Acceptable Sources for Down Payments on FHA Loans 

The Federal Housing Administration, or FHA, guarantees mortgage loans for prospective home buyers who meet the FHA’s eligibility requirements. FHA loans can be an attractive mortgage option for many families looking to purchase their first home because they offer competitive interest rates and terms, while having greater underwriting flexibility for buyers with less than perfect credit. One of the other advantages of a FHA loan over some other conventional loan options is the amount of down payment required. Many conventional mortgage lenders will require a buyer to put down 10%-20% of the home’s sale price in cash, while the minimum required down payment for an FHA loan is just 3.5% of the sale price or the home’s appraised value, whichever is lower.


The FHA requires that the down payment be made by the buyer themselves, but there are a variety of ways to source that money. While you should ask your Realtor to discuss having the seller offer concessions such as paying some of all of the closing costs, the FHA rules prohibit the seller from supplying the prospective buyer with the down payment funds.

Where can I get my down payment money from?

The good news is there are not many restrictions on where your down payment money comes from.

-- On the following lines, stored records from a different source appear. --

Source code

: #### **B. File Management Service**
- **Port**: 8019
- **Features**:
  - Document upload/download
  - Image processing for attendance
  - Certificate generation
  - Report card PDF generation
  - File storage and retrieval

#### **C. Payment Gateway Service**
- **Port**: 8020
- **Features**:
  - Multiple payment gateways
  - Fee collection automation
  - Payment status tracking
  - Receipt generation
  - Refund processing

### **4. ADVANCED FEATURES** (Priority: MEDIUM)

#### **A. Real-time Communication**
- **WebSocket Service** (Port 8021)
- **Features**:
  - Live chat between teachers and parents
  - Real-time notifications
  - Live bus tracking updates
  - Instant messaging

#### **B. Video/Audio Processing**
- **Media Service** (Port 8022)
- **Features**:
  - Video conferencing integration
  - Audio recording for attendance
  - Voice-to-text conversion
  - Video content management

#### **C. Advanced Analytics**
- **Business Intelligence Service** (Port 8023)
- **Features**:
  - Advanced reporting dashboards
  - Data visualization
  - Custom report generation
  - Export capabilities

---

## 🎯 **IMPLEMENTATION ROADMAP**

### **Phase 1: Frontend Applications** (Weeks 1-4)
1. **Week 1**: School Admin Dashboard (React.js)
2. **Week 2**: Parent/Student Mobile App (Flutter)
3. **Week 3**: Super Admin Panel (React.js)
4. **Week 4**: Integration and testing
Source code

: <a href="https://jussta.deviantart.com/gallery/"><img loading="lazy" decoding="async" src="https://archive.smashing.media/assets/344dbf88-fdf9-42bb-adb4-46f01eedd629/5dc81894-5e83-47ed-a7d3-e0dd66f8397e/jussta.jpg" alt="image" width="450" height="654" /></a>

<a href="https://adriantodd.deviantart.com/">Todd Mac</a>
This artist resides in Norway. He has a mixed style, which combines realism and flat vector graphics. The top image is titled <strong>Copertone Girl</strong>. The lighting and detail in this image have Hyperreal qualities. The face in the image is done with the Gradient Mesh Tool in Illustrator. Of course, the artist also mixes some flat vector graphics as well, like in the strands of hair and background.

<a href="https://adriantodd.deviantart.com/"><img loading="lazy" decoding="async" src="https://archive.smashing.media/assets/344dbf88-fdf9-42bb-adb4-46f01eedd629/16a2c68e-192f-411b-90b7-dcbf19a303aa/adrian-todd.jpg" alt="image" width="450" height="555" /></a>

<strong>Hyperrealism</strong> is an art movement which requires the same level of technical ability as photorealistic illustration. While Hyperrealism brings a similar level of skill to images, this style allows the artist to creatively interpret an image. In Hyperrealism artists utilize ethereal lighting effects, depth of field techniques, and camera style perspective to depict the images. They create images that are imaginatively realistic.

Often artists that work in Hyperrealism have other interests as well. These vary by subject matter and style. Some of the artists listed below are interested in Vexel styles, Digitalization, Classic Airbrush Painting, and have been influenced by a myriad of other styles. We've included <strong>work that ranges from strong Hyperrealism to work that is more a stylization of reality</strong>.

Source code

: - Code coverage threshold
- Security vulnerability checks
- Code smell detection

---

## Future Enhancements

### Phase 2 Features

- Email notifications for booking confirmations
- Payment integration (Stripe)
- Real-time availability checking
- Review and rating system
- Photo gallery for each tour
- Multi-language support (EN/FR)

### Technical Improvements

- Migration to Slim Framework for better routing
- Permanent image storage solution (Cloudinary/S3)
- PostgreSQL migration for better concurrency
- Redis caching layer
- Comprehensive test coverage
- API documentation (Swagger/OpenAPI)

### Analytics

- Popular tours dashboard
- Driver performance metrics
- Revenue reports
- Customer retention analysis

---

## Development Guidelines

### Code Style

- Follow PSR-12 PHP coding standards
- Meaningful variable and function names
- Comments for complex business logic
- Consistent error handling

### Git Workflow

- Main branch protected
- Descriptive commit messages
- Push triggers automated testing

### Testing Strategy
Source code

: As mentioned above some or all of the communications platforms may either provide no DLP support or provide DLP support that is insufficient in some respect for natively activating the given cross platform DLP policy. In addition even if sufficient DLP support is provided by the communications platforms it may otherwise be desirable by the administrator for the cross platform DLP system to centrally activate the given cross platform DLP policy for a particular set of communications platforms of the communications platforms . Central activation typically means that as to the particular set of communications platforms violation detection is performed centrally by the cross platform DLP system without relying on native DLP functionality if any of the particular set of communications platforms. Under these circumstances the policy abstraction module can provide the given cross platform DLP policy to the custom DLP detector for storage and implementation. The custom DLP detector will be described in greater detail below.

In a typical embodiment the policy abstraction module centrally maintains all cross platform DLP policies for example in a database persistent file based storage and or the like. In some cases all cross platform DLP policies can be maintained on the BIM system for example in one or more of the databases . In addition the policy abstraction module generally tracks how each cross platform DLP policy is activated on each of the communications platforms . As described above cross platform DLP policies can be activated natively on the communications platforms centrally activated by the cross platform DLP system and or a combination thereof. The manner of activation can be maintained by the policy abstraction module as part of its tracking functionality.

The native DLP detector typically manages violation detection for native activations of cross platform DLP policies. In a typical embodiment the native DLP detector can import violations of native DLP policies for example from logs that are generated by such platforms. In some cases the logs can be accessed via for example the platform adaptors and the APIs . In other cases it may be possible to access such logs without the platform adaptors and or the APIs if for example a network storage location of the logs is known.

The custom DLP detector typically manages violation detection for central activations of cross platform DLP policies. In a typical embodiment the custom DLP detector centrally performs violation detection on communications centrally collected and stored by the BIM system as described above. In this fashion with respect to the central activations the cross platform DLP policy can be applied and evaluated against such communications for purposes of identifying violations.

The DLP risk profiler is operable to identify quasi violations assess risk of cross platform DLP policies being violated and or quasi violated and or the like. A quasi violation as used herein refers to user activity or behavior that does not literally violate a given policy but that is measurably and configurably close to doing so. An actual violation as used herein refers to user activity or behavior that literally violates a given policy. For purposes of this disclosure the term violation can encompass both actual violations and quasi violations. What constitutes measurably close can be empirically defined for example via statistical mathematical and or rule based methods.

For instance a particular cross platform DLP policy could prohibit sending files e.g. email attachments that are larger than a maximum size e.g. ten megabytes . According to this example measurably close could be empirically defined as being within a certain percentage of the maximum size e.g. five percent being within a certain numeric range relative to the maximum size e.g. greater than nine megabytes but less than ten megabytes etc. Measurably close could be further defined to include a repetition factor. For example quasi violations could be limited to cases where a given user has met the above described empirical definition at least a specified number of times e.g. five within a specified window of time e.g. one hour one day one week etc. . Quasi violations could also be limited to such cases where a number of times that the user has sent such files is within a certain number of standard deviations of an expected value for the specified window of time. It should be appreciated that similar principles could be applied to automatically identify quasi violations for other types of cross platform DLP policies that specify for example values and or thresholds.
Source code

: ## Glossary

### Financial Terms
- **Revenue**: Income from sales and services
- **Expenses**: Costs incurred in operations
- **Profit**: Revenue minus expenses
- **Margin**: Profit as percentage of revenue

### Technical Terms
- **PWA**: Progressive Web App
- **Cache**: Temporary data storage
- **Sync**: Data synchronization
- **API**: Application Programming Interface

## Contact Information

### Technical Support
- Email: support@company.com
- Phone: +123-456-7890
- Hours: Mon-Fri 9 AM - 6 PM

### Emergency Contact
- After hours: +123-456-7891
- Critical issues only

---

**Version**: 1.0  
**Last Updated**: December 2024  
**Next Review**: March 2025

Acceptable sources of funds for use as down payments include:

  •          Funds from a buyer’s savings or checking accounts
  •          Cash (buyer must explain in writing how the funds were accumulated and the amount of time it took to accumulate the funds)
  •          Savings bonds
  •          IRAs
  •          401(k) accounts
  •          Stock and bonds
  •          Sale proceeds from sale of personal property
  •          Grants or acceptable loans
  •          Employer down payment assistance programs
  •          Gifts (see below)

Gifts of down payment amounts (full or partial) are common. According to the FHA guidelines, gifts of down payment amounts are acceptable if the individual gifting the funds is a relative of the borrower, the borrower’s employer or labor union, a charitable organization, or a government agency that has a program providing assistance to low and moderate income individuals and families.